Work required
Stop after the line holding "X114175000Y-50360000D03*". Repeat exactly every line before it in the records below, that line too, and leave out the pictures.

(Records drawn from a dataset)

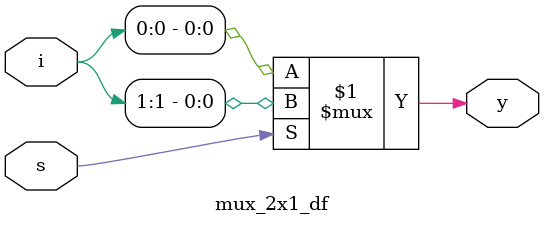
<source format=v>
`timescale 1ns / 1ps

module mux_2x1_df(y,s,i);
	output y;
	input[1:0] i;
	input s;
	
	assign y = s ? i[1] : i[0];

endmodule

</source>
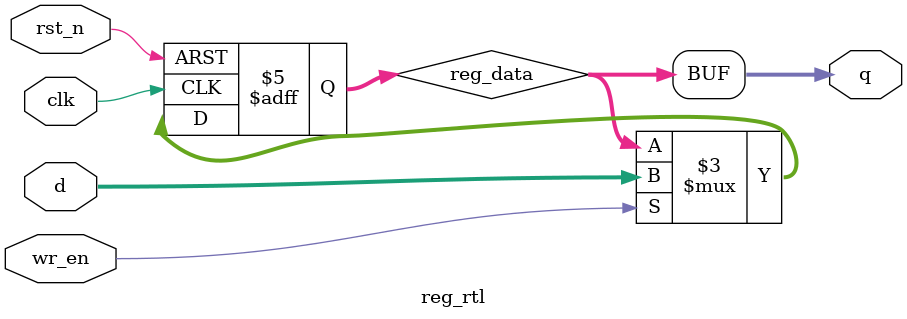
<source format=v>
module reg_rtl #(
  parameter W_WIDTH = 8
)(
  input clk, rst_n, wr_en,
  input [W_WIDTH-1:0] d,
  output [W_WIDTH-1:0] q
);

  reg [W_WIDTH-1:0] reg_data;

  always @(posedge clk or negedge rst_n) begin
    if(!rst_n) begin 
      reg_data <= 0;
    end 
    else if(wr_en) begin
      reg_data <= d;
    end 
  end 

  assign q = reg_data;
endmodule : reg_rtl
</source>
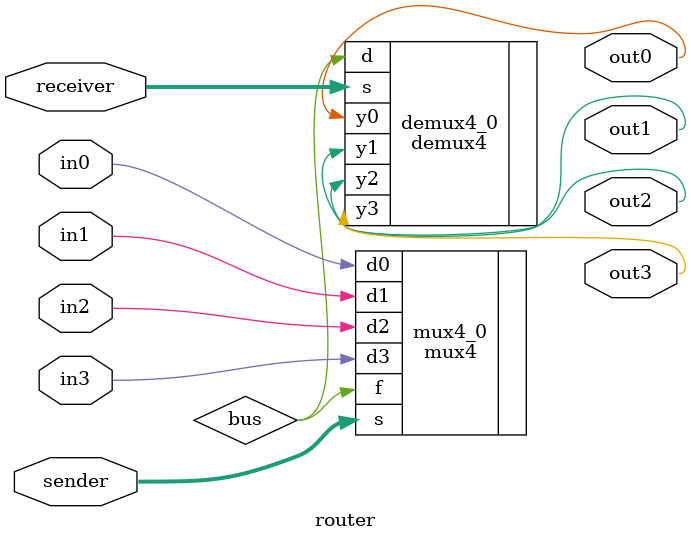
<source format=v>
module router (
   input  [1:0] sender,
   input        in0,
   input        in1,
   input        in2,
   input        in3,
   input  [1:0] receiver,
   output       out0,
   output       out1,
   output       out2,
   output       out3
   );
   
   wire bus;
   
   mux4 mux4_0 (
      .d0 (in0),
      .d1 (in1),
      .d2 (in2),
      .d3 (in3),
      .s  (sender),
      .f  (bus)
   );
   
   demux4 demux4_0 (
      .d  (bus),
      .s  (receiver),
      .y0 (out0),
      .y1 (out1),
      .y2 (out2),
      .y3 (out3)
   );
   
endmodule

</source>
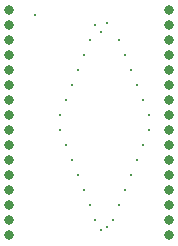
<source format=gbr>
G04 #@! TF.GenerationSoftware,KiCad,Pcbnew,(6.0.1-0)*
G04 #@! TF.CreationDate,2022-03-14T11:09:26-04:00*
G04 #@! TF.ProjectId,MBC1-TSOP32,4d424331-2d54-4534-9f50-33322e6b6963,rev?*
G04 #@! TF.SameCoordinates,Original*
G04 #@! TF.FileFunction,Soldermask,Bot*
G04 #@! TF.FilePolarity,Negative*
%FSLAX46Y46*%
G04 Gerber Fmt 4.6, Leading zero omitted, Abs format (unit mm)*
G04 Created by KiCad (PCBNEW (6.0.1-0)) date 2022-03-14 11:09:26*
%MOMM*%
%LPD*%
G01*
G04 APERTURE LIST*
%ADD10C,0.300000*%
%ADD11C,0.800000*%
G04 APERTURE END LIST*
D10*
X114175000Y-50360000D03*
X108050000Y-49730000D03*
D11*
X119400000Y-49300000D03*
X119400000Y-50570000D03*
D10*
X113675000Y-51120000D03*
X115175000Y-51840000D03*
D11*
X119400000Y-51840000D03*
X119400000Y-53110000D03*
D10*
X115675000Y-53110000D03*
X116175000Y-54380000D03*
D11*
X119400000Y-54380000D03*
D10*
X116675000Y-55650000D03*
D11*
X119400000Y-55650000D03*
D10*
X117175000Y-56920000D03*
D11*
X119400000Y-56920000D03*
D10*
X117675000Y-58190000D03*
D11*
X119400000Y-58190000D03*
D10*
X117675000Y-59460000D03*
D11*
X119400000Y-59460000D03*
X119400000Y-60730000D03*
D10*
X117175000Y-60730000D03*
D11*
X119400000Y-62000000D03*
D10*
X116675000Y-62000000D03*
D11*
X119400000Y-63270000D03*
D10*
X116175000Y-63270000D03*
X115675000Y-64540000D03*
D11*
X119400000Y-64540000D03*
X119400000Y-65810000D03*
D10*
X115175000Y-65810000D03*
X114675000Y-67080000D03*
D11*
X119400000Y-67080000D03*
D10*
X114175000Y-67600000D03*
D11*
X119400000Y-68350000D03*
D10*
X113675000Y-67900000D03*
D11*
X105850000Y-68350000D03*
D10*
X113175000Y-67080000D03*
D11*
X105850000Y-67080000D03*
X105850000Y-65810000D03*
D10*
X112675000Y-65810000D03*
D11*
X105850000Y-64540000D03*
D10*
X112175000Y-64540000D03*
D11*
X105850000Y-63270000D03*
D10*
X111675000Y-63270000D03*
X111175000Y-62000000D03*
D11*
X105850000Y-62000000D03*
X105850000Y-60730000D03*
D10*
X110675000Y-60730000D03*
D11*
X105850000Y-59460000D03*
D10*
X110175000Y-59460000D03*
X110175000Y-58190000D03*
D11*
X105850000Y-58190000D03*
D10*
X110675000Y-56920000D03*
D11*
X105850000Y-56920000D03*
X105850000Y-55650000D03*
D10*
X111175000Y-55650000D03*
D11*
X105850000Y-54380000D03*
D10*
X111675000Y-54380000D03*
D11*
X105850000Y-53110000D03*
D10*
X112175000Y-53110000D03*
X112675000Y-51840000D03*
D11*
X105850000Y-51840000D03*
X105850000Y-50570000D03*
D10*
X113175000Y-50570000D03*
D11*
X105850000Y-49300000D03*
M02*

</source>
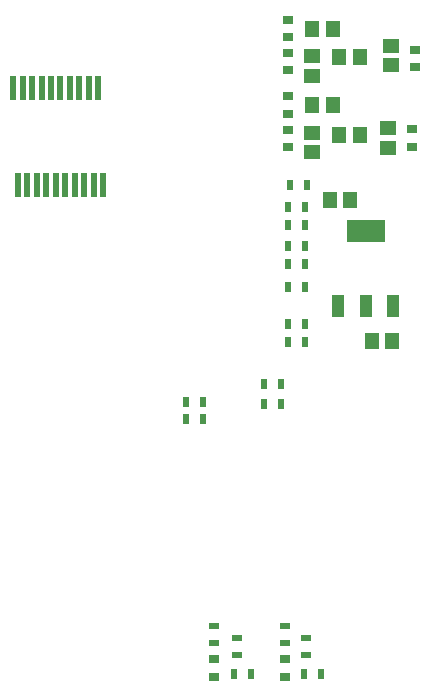
<source format=gtp>
G04 Layer_Color=8421504*
%FSAX25Y25*%
%MOIN*%
G70*
G01*
G75*
%ADD10R,0.03937X0.07284*%
%ADD11R,0.12598X0.07284*%
%ADD12R,0.01969X0.07874*%
%ADD13R,0.04921X0.05512*%
%ADD14R,0.03543X0.02559*%
%ADD15R,0.05512X0.04921*%
%ADD16R,0.04724X0.05512*%
%ADD17R,0.03347X0.02362*%
%ADD18R,0.02362X0.03347*%
D10*
X2311748Y1283748D02*
D03*
X2320803D02*
D03*
X2329858D02*
D03*
D11*
X2320803Y1308748D02*
D03*
D12*
X2231669Y1356347D02*
D03*
X2228520Y1356347D02*
D03*
X2225370D02*
D03*
X2222220Y1356347D02*
D03*
X2219071D02*
D03*
X2215921D02*
D03*
X2212772D02*
D03*
X2209622D02*
D03*
X2206473D02*
D03*
X2203323D02*
D03*
X2204898Y1324064D02*
D03*
X2208047D02*
D03*
X2211197D02*
D03*
X2214347D02*
D03*
X2217496D02*
D03*
X2220646D02*
D03*
X2223795D02*
D03*
X2226945Y1324064D02*
D03*
X2230095D02*
D03*
X2233244Y1324064D02*
D03*
D13*
X2323055Y1272248D02*
D03*
X2329551D02*
D03*
X2309055Y1319248D02*
D03*
X2315551D02*
D03*
D14*
X2294803Y1353602D02*
D03*
Y1347894D02*
D03*
Y1379102D02*
D03*
Y1373394D02*
D03*
Y1336748D02*
D03*
Y1342457D02*
D03*
X2336303Y1336894D02*
D03*
Y1342602D02*
D03*
X2294803Y1362539D02*
D03*
Y1368248D02*
D03*
X2337303Y1363394D02*
D03*
Y1369102D02*
D03*
X2270303Y1165957D02*
D03*
Y1160248D02*
D03*
X2293803Y1165957D02*
D03*
Y1160248D02*
D03*
D15*
X2302803Y1335000D02*
D03*
Y1341496D02*
D03*
X2328303Y1336500D02*
D03*
Y1342996D02*
D03*
X2302803Y1360500D02*
D03*
Y1366996D02*
D03*
X2329303Y1364000D02*
D03*
Y1370496D02*
D03*
D16*
X2309846Y1350748D02*
D03*
X2302760D02*
D03*
X2309846Y1376248D02*
D03*
X2302760D02*
D03*
X2318846Y1340748D02*
D03*
X2311760D02*
D03*
X2318846Y1366748D02*
D03*
X2311760D02*
D03*
D17*
X2270303Y1177102D02*
D03*
Y1171394D02*
D03*
X2293803Y1177102D02*
D03*
Y1171394D02*
D03*
X2277803Y1167394D02*
D03*
Y1173102D02*
D03*
X2300803Y1167394D02*
D03*
Y1173102D02*
D03*
D18*
X2260949Y1251748D02*
D03*
X2266657D02*
D03*
X2294949Y1277748D02*
D03*
X2300657D02*
D03*
X2282657Y1161248D02*
D03*
X2276949D02*
D03*
X2266657Y1246248D02*
D03*
X2260949D02*
D03*
X2305803Y1161248D02*
D03*
X2300094D02*
D03*
X2300657Y1271748D02*
D03*
X2294949D02*
D03*
X2295449Y1324248D02*
D03*
X2301157D02*
D03*
X2294949Y1297748D02*
D03*
X2300657D02*
D03*
X2294949Y1303748D02*
D03*
X2300657D02*
D03*
X2294949Y1290248D02*
D03*
X2300657D02*
D03*
X2294949Y1316748D02*
D03*
X2300657D02*
D03*
X2294949Y1310748D02*
D03*
X2300657D02*
D03*
X2286949Y1257748D02*
D03*
X2292657D02*
D03*
X2286949Y1251248D02*
D03*
X2292657D02*
D03*
M02*

</source>
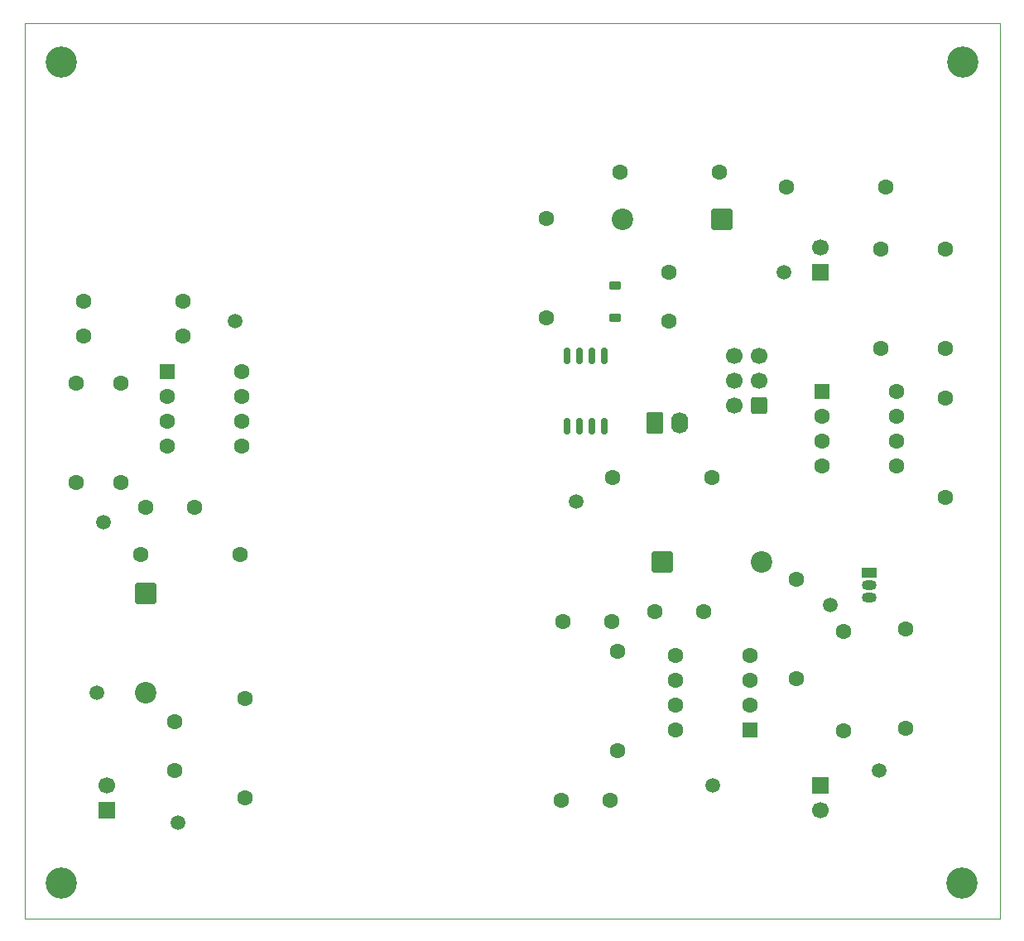
<source format=gts>
G04 #@! TF.GenerationSoftware,KiCad,Pcbnew,9.0.4*
G04 #@! TF.CreationDate,2025-11-01T23:58:45-05:00*
G04 #@! TF.ProjectId,ece_445_low_power_stripped,6563655f-3434-4355-9f6c-6f775f706f77,rev?*
G04 #@! TF.SameCoordinates,Original*
G04 #@! TF.FileFunction,Soldermask,Top*
G04 #@! TF.FilePolarity,Negative*
%FSLAX46Y46*%
G04 Gerber Fmt 4.6, Leading zero omitted, Abs format (unit mm)*
G04 Created by KiCad (PCBNEW 9.0.4) date 2025-11-01 23:58:45*
%MOMM*%
%LPD*%
G01*
G04 APERTURE LIST*
G04 Aperture macros list*
%AMRoundRect*
0 Rectangle with rounded corners*
0 $1 Rounding radius*
0 $2 $3 $4 $5 $6 $7 $8 $9 X,Y pos of 4 corners*
0 Add a 4 corners polygon primitive as box body*
4,1,4,$2,$3,$4,$5,$6,$7,$8,$9,$2,$3,0*
0 Add four circle primitives for the rounded corners*
1,1,$1+$1,$2,$3*
1,1,$1+$1,$4,$5*
1,1,$1+$1,$6,$7*
1,1,$1+$1,$8,$9*
0 Add four rect primitives between the rounded corners*
20,1,$1+$1,$2,$3,$4,$5,0*
20,1,$1+$1,$4,$5,$6,$7,0*
20,1,$1+$1,$6,$7,$8,$9,0*
20,1,$1+$1,$8,$9,$2,$3,0*%
G04 Aperture macros list end*
%ADD10C,1.600000*%
%ADD11RoundRect,0.250000X-0.550000X-0.550000X0.550000X-0.550000X0.550000X0.550000X-0.550000X0.550000X0*%
%ADD12C,3.200000*%
%ADD13RoundRect,0.162500X0.162500X-0.650000X0.162500X0.650000X-0.162500X0.650000X-0.162500X-0.650000X0*%
%ADD14RoundRect,0.225000X-0.375000X0.225000X-0.375000X-0.225000X0.375000X-0.225000X0.375000X0.225000X0*%
%ADD15R,1.500000X1.050000*%
%ADD16O,1.500000X1.050000*%
%ADD17R,1.700000X1.700000*%
%ADD18C,1.700000*%
%ADD19C,1.500000*%
%ADD20RoundRect,0.250000X-0.620000X-0.845000X0.620000X-0.845000X0.620000X0.845000X-0.620000X0.845000X0*%
%ADD21O,1.740000X2.190000*%
%ADD22RoundRect,0.249999X0.850001X0.850001X-0.850001X0.850001X-0.850001X-0.850001X0.850001X-0.850001X0*%
%ADD23C,2.200000*%
%ADD24RoundRect,0.250000X0.550000X0.550000X-0.550000X0.550000X-0.550000X-0.550000X0.550000X-0.550000X0*%
%ADD25RoundRect,0.250000X0.600000X0.600000X-0.600000X0.600000X-0.600000X-0.600000X0.600000X-0.600000X0*%
%ADD26RoundRect,0.249999X-0.850001X0.850001X-0.850001X-0.850001X0.850001X-0.850001X0.850001X0.850001X0*%
%ADD27RoundRect,0.249999X-0.850001X-0.850001X0.850001X-0.850001X0.850001X0.850001X-0.850001X0.850001X0*%
G04 #@! TA.AperFunction,Profile*
%ADD28C,0.050000*%
G04 #@! TD*
G04 APERTURE END LIST*
D10*
X129794000Y-70094000D03*
X119634000Y-70094000D03*
D11*
X128195000Y-73720000D03*
D10*
X128195000Y-76260000D03*
X128195000Y-78800000D03*
X128195000Y-81340000D03*
X135815000Y-81340000D03*
X135815000Y-78800000D03*
X135815000Y-76260000D03*
X135815000Y-73720000D03*
D11*
X195195000Y-75720000D03*
D10*
X195195000Y-78260000D03*
X195195000Y-80800000D03*
X195195000Y-83340000D03*
X202815000Y-83340000D03*
X202815000Y-80800000D03*
X202815000Y-78260000D03*
X202815000Y-75720000D03*
X125476000Y-92446000D03*
X135636000Y-92446000D03*
D12*
X209550000Y-42000000D03*
D10*
X173752000Y-84572000D03*
X183912000Y-84572000D03*
D12*
X209500000Y-126000000D03*
D10*
X203708000Y-110226000D03*
X203708000Y-100066000D03*
D13*
X169095000Y-79269500D03*
X170365000Y-79269500D03*
X171635000Y-79269500D03*
X172905000Y-79269500D03*
X172905000Y-72094500D03*
X171635000Y-72094500D03*
X170365000Y-72094500D03*
X169095000Y-72094500D03*
D10*
X179500000Y-68530000D03*
X179500000Y-63530000D03*
X173500000Y-117530000D03*
X168500000Y-117530000D03*
D14*
X174000000Y-64880000D03*
X174000000Y-68180000D03*
D10*
X192532000Y-94986000D03*
X192532000Y-105146000D03*
D15*
X200000000Y-94260000D03*
D16*
X200000000Y-95530000D03*
X200000000Y-96800000D03*
D10*
X126024000Y-87620000D03*
X131024000Y-87620000D03*
D17*
X195000000Y-63530000D03*
D18*
X195000000Y-60990000D03*
D10*
X207772000Y-86604000D03*
X207772000Y-76444000D03*
X178094000Y-98288000D03*
X183094000Y-98288000D03*
D19*
X201000000Y-114530000D03*
X135128000Y-68570000D03*
D10*
X129000000Y-114530000D03*
X129000000Y-109530000D03*
D19*
X191262000Y-63530000D03*
D20*
X178054000Y-78984000D03*
D21*
X180594000Y-78984000D03*
D19*
X184000000Y-116030000D03*
D10*
X201168000Y-71364000D03*
X201168000Y-61204000D03*
X136144000Y-107178000D03*
X136144000Y-117338000D03*
D22*
X184912000Y-58156000D03*
D23*
X174752000Y-58156000D03*
D10*
X184658000Y-53330000D03*
X174498000Y-53330000D03*
X167000000Y-58030000D03*
X167000000Y-68190000D03*
X197358000Y-100320000D03*
X197358000Y-110480000D03*
D19*
X121666000Y-89144000D03*
D10*
X119634000Y-66538000D03*
X129794000Y-66538000D03*
D19*
X129286000Y-119878000D03*
D10*
X207772000Y-71364000D03*
X207772000Y-61204000D03*
X174244000Y-112512000D03*
X174244000Y-102352000D03*
D12*
X117348000Y-126000000D03*
D10*
X191516000Y-54854000D03*
X201676000Y-54854000D03*
D19*
X196000000Y-97530000D03*
D24*
X187805000Y-110340000D03*
D10*
X187805000Y-107800000D03*
X187805000Y-105260000D03*
X187805000Y-102720000D03*
X180185000Y-102720000D03*
X180185000Y-105260000D03*
X180185000Y-107800000D03*
X180185000Y-110340000D03*
D25*
X188722000Y-77206000D03*
D18*
X186182000Y-77206000D03*
X188722000Y-74666000D03*
X186182000Y-74666000D03*
X188722000Y-72126000D03*
X186182000Y-72126000D03*
D17*
X122000000Y-118530000D03*
D18*
X122000000Y-115990000D03*
D10*
X118872000Y-85080000D03*
X118872000Y-74920000D03*
D17*
X195000000Y-116063000D03*
D18*
X195000000Y-118603000D03*
D19*
X170000000Y-87030000D03*
D10*
X123444000Y-74920000D03*
X123444000Y-85080000D03*
D26*
X126000000Y-96370000D03*
D23*
X126000000Y-106530000D03*
D10*
X173696000Y-99304000D03*
X168696000Y-99304000D03*
D19*
X121000000Y-106530000D03*
D12*
X117348000Y-42000000D03*
D27*
X178816000Y-93208000D03*
D23*
X188976000Y-93208000D03*
D28*
X113614000Y-38011000D02*
X213360000Y-38011000D01*
X213360000Y-129629000D01*
X113614000Y-129629000D01*
X113614000Y-38011000D01*
M02*

</source>
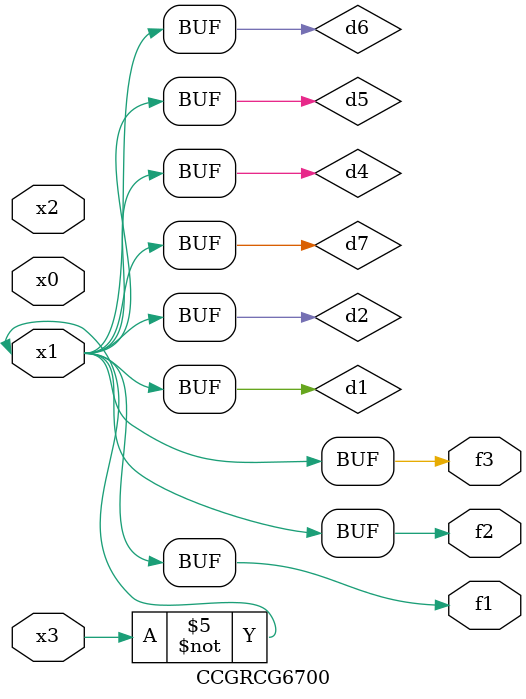
<source format=v>
module CCGRCG6700(
	input x0, x1, x2, x3,
	output f1, f2, f3
);

	wire d1, d2, d3, d4, d5, d6, d7;

	not (d1, x3);
	buf (d2, x1);
	xnor (d3, d1, d2);
	nor (d4, d1);
	buf (d5, d1, d2);
	buf (d6, d4, d5);
	nand (d7, d4);
	assign f1 = d6;
	assign f2 = d7;
	assign f3 = d6;
endmodule

</source>
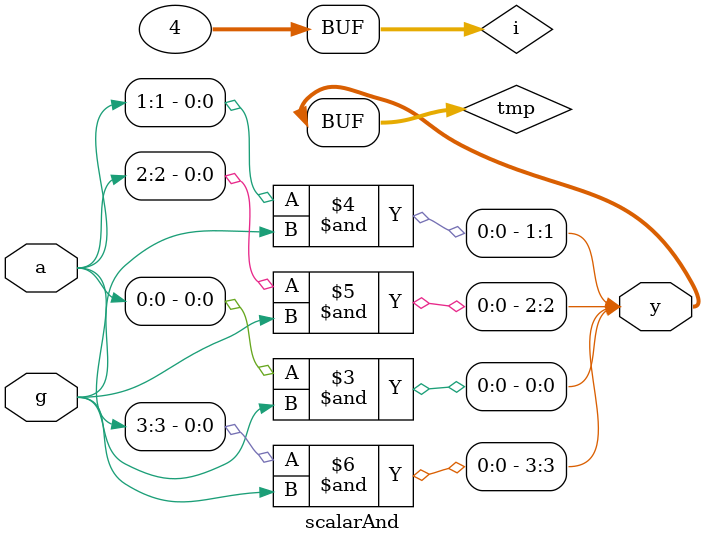
<source format=v>
/***************************************************
* File: loop.v
* Author: Andrei Belov
* Class: EE 271
* Module: scalarAnd
* Description: And scalar g with vector A
****************************************************/

// loops can be used to generate data or test patterns
// There are several looping constructs within Verilog, including:
//      repeat
//      while
//      forever
//      for
module scalarAnd
    #(parameter N=4)
    (input g,
        input[N-1:0] a,
        output[N-1:0] y);

    reg[N-1:0] tmp, y;
    integer i;   // loop index, not signal

    always @(a or g)
        begin
            // The for loop statement is written and behaves just like it does in C, as is the while loop.
            // The forever loop is explicitly an infinite loop.
            // The repeat statement executes a statement or block of statements a fixed number of times.
            for (i = 0; i < N; i = i+1)
                begin
                    tmp[i] = a[i] & g;
                end
            y = tmp;
        end
endmodule
</source>
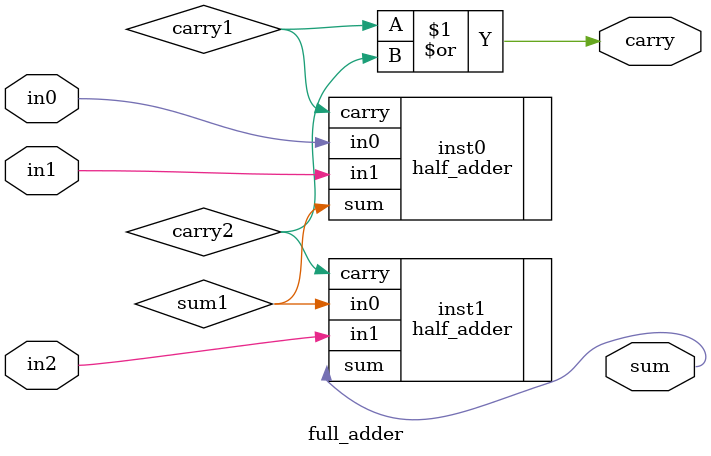
<source format=sv>
module full_adder
(
input in0,
input in1,
input in2,
output sum,
output carry
);

wire sum1;
wire carry1, carry2;



half_adder inst0
(
.in0	(in0),
.in1    (in1),
.sum    (sum1),
.carry  (carry1)
);

half_adder inst1
(
.in0	(sum1),
.in1    (in2),
.sum    (sum),
.carry  (carry2)
);

assign carry = carry1 | carry2;

endmodule
</source>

Answer
<source format=v>
`timescale 1ns / 1ps

module mux_2x1_df(y,s,i);
	output y;
	input[1:0] i;
	input s;
	
	assign y = s ? i[1] : i[0];

endmodule

</source>
<source format=v>
module reg_rtl #(
  parameter W_WIDTH = 8
)(
  input clk, rst_n, wr_en,
  input [W_WIDTH-1:0] d,
  output [W_WIDTH-1:0] q
);

  reg [W_WIDTH-1:0] reg_data;

  always @(posedge clk or negedge rst_n) begin
    if(!rst_n) begin 
      reg_data <= 0;
    end 
    else if(wr_en) begin
      reg_data <= d;
    end 
  end 

  assign q = reg_data;
endmodule : reg_rtl
</source>
<source format=v>
module router (
   input  [1:0] sender,
   input        in0,
   input        in1,
   input        in2,
   input        in3,
   input  [1:0] receiver,
   output       out0,
   output       out1,
   output       out2,
   output       out3
   );
   
   wire bus;
   
   mux4 mux4_0 (
      .d0 (in0),
      .d1 (in1),
      .d2 (in2),
      .d3 (in3),
      .s  (sender),
      .f  (bus)
   );
   
   demux4 demux4_0 (
      .d  (bus),
      .s  (receiver),
      .y0 (out0),
      .y1 (out1),
      .y2 (out2),
      .y3 (out3)
   );
   
endmodule

</source>
<source format=gbr>
G04 #@! TF.GenerationSoftware,KiCad,Pcbnew,(6.0.1-0)*
G04 #@! TF.CreationDate,2022-03-14T11:09:26-04:00*
G04 #@! TF.ProjectId,MBC1-TSOP32,4d424331-2d54-4534-9f50-33322e6b6963,rev?*
G04 #@! TF.SameCoordinates,Original*
G04 #@! TF.FileFunction,Soldermask,Bot*
G04 #@! TF.FilePolarity,Negative*
%FSLAX46Y46*%
G04 Gerber Fmt 4.6, Leading zero omitted, Abs format (unit mm)*
G04 Created by KiCad (PCBNEW (6.0.1-0)) date 2022-03-14 11:09:26*
%MOMM*%
%LPD*%
G01*
G04 APERTURE LIST*
%ADD10C,0.300000*%
%ADD11C,0.800000*%
G04 APERTURE END LIST*
D10*
X114175000Y-50360000D03*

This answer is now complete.